═════ Extract provided ═════

From: Michael Spear <mfs409_at_[hidden]>
Date: Wed, 21 Oct 2020 16:10:45 -0400
I think the question for STM is "would these optimized operations still
check metadata"? I guess if the "global lock" had a sequence number
attached to it, we could have a read-only (but not "one read") way to
preserve correctness.

On Wed, Oct 21, 2020 at 1:25 PM Michael L. Scott <mlscott_at_[hidden]> wrote:

> On Oct 21, 2020, at 10:01 AM, Michael Spear <mfs409_at_[hidden]> wrote:
>
> I like this idea. But note that it's going to require a lot of whole
> program reasoning.
>
> I agree that it trivially applies to HTM. But it does not apply to a
> single lock fallback, unless the compiler can ensure that no transaction
> performs two writes to /data/. Otherwise, the internal state of the
> two-write transaction will be visible. I haven't thought about the STM
> (especially redo case), but I suspect that it would break too.

═════ Data section ═════

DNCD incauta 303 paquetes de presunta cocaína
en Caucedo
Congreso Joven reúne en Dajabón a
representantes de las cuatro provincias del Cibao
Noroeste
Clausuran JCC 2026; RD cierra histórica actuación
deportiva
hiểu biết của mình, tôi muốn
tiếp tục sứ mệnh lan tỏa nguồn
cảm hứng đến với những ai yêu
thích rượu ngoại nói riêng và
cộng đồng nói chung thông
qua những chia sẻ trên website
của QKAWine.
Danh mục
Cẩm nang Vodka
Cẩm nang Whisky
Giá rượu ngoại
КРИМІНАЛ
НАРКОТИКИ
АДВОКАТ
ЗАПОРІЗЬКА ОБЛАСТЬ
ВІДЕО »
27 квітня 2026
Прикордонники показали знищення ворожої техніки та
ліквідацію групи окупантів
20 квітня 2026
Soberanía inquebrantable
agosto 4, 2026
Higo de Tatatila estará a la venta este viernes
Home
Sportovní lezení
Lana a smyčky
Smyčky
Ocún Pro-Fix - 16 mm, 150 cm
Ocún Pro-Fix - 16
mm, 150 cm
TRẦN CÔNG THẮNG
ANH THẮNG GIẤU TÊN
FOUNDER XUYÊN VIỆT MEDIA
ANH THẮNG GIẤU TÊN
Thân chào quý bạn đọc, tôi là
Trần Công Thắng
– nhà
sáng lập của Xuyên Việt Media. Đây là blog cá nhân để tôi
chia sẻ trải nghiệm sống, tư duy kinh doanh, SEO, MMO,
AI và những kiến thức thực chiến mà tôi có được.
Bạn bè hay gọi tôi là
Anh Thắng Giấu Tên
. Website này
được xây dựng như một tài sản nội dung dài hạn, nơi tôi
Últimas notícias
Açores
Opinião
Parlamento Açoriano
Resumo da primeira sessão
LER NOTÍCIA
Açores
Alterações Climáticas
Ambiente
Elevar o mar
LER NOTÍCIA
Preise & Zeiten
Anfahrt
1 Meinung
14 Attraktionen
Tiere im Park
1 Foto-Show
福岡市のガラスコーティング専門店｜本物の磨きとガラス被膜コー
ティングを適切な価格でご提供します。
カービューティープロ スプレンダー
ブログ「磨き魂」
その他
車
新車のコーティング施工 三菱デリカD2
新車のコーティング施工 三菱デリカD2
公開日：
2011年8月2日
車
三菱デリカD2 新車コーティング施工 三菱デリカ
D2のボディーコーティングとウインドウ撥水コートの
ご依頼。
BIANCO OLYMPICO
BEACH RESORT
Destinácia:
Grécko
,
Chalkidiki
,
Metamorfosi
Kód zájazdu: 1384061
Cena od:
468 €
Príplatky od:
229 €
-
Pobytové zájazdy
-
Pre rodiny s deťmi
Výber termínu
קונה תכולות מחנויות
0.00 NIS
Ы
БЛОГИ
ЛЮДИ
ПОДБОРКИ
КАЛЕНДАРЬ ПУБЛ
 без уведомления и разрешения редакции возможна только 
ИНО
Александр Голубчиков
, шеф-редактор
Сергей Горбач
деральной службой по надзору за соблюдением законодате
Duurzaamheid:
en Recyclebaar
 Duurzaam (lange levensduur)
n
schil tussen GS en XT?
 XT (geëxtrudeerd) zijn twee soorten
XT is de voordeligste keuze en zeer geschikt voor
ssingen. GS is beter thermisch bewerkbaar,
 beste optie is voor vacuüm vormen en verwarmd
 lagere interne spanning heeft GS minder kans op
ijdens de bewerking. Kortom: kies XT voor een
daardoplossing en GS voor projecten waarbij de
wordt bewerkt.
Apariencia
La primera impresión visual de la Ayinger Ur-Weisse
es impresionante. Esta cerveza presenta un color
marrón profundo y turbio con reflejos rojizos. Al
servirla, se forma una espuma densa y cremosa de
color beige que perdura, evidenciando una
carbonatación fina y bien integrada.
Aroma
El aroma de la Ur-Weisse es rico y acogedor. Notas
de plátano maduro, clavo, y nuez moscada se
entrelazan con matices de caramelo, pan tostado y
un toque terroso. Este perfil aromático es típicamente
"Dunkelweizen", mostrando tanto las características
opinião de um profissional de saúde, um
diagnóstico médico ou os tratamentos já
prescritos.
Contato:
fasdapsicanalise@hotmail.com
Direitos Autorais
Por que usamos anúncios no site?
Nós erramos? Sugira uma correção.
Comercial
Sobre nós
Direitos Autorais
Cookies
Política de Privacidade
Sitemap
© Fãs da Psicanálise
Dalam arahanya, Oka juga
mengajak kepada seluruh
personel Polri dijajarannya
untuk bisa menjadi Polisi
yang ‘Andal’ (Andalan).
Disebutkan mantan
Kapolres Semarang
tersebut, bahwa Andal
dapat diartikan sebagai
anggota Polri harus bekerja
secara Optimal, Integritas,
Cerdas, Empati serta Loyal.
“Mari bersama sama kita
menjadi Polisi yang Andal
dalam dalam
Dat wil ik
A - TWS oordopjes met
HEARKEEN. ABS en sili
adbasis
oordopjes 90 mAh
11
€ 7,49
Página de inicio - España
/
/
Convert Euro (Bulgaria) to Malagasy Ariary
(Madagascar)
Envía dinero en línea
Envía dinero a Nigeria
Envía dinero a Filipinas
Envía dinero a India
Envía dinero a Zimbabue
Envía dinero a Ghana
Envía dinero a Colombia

═════

| Check your understanding |
a – Return the records word for word, from their first line up to and including the line that contains "tiếp tục sứ mệnh lan tỏa nguồn".
b – Resume the email exchange about transactional memory, starting right after its last line.

| Numbered responses |
a –
DNCD incauta 303 paquetes de presunta cocaína
en Caucedo
Congreso Joven reúne en Dajabón a
representantes de las cuatro provincias del Cibao
Noroeste
Clausuran JCC 2026; RD cierra histórica actuación
deportiva
hiểu biết của mình, tôi muốn
tiếp tục sứ mệnh lan tỏa nguồn

b –
>
>
> I think both single-lock and STM are broken :-(
>
> Consider
> T1: atomic { x++; y++; }
> and
> T2: atomic {s = x;} atomic {t = y;}
>
> I see no way to preclude the case in which T2 sees the new x and the old
> y, with no strictly serializable execution order.
>
> The use case is when the larger transaction does
> atomic do { data += 1; if (foo()) data += 1; else data += 3; }
> If data is initially even, then we cannot allow the single read to see an
> odd value.
>
> Also, if a transaction wrote {data1++; data2++}, data 1 always equals data
> 2, and another thread performed
> atomic do { r1 = data1;} atomic do {r2 = data2;}
> We could also see intermediate state. It's not really a different problem
> than making sure that STM writeback is atomic before privatization, but it
> applies to the single lock fallback as well as STM.
>
> - Mike
>
> On Wed, Oct 21, 2020 at 9:49 AM Michael L. Scott via SG5 <
> sg5_at_[hidden]> wrote:
>
>> That’s a good point. It does indeed make me happier. One could imagine
>> the compiler similarly recognizing single-word store and RMW idioms. Still
>> no way to specify relaxed ordering when you want it, though.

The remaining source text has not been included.